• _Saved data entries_
◆ ◆ ◆ ◆ ◆

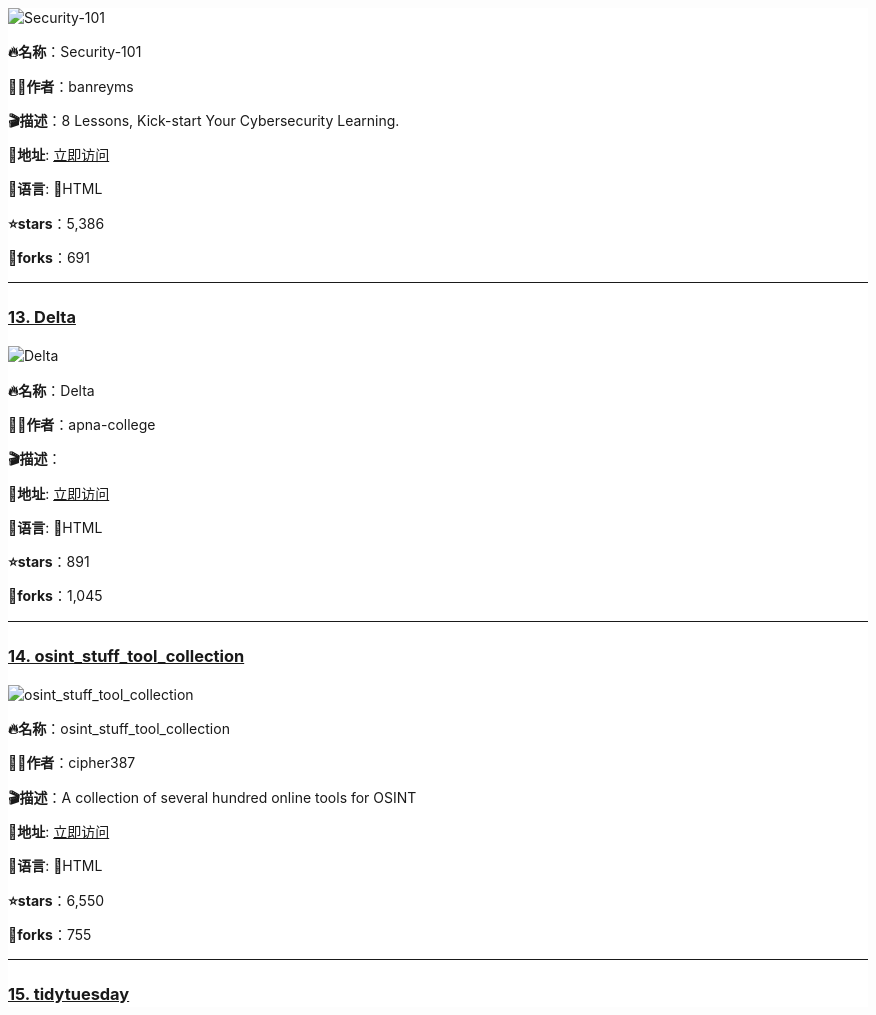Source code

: ![Security-101](https://s0.wp.com/mshots/v1/https://github.com//microsoft/Security-101?w=600&h=450) 

**🔥名称**：Security-101 

**🧑‍💻作者**：banreyms 

**🎬描述**：8 Lessons, Kick-start Your Cybersecurity Learning. 

**🔗地址**: [立即访问](https://github.com//microsoft/Security-101) 

**👀语言**: 🔺HTML 

**⭐stars**：5,386 

**📍forks**：691 

--- 

### [13. Delta](https://github.com//apna-college/Delta) 

![Delta](https://s0.wp.com/mshots/v1/https://github.com//apna-college/Delta?w=600&h=450) 

**🔥名称**：Delta 

**🧑‍💻作者**：apna-college 

**🎬描述**： 

**🔗地址**: [立即访问](https://github.com//apna-college/Delta) 

**👀语言**: 🔺HTML 

**⭐stars**：891 

**📍forks**：1,045 

--- 

### [14. osint_stuff_tool_collection](https://github.com//cipher387/osint_stuff_tool_collection) 

![osint_stuff_tool_collection](https://s0.wp.com/mshots/v1/https://github.com//cipher387/osint_stuff_tool_collection?w=600&h=450) 

**🔥名称**：osint_stuff_tool_collection 

**🧑‍💻作者**：cipher387 

**🎬描述**：A collection of several hundred online tools for OSINT 

**🔗地址**: [立即访问](https://github.com//cipher387/osint_stuff_tool_collection) 

**👀语言**: 🔺HTML 

**⭐stars**：6,550 

**📍forks**：755 

--- 

### [15. tidytuesday](https://github.com//rfordatascience/tidytuesday)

◆ ◆ ◆ ◆ ◆

The answer must consist of every line from the data that holds the string "github".

• _Exercise output_
: ![Security-101](https://s0.wp.com/mshots/v1/https://github.com//microsoft/Security-101?w=600&h=450) 
**🔗地址**: [立即访问](https://github.com//microsoft/Security-101) 
### [13. Delta](https://github.com//apna-college/Delta) 
![Delta](https://s0.wp.com/mshots/v1/https://github.com//apna-college/Delta?w=600&h=450) 
**🔗地址**: [立即访问](https://github.com//apna-college/Delta) 
### [14. osint_stuff_tool_collection](https://github.com//cipher387/osint_stuff_tool_collection) 
![osint_stuff_tool_collection](https://s0.wp.com/mshots/v1/https://github.com//cipher387/osint_stuff_tool_collection?w=600&h=450) 
**🔗地址**: [立即访问](https://github.com//cipher387/osint_stuff_tool_collection) 
### [15. tidytuesday](https://github.com//rfordatascience/tidytuesday)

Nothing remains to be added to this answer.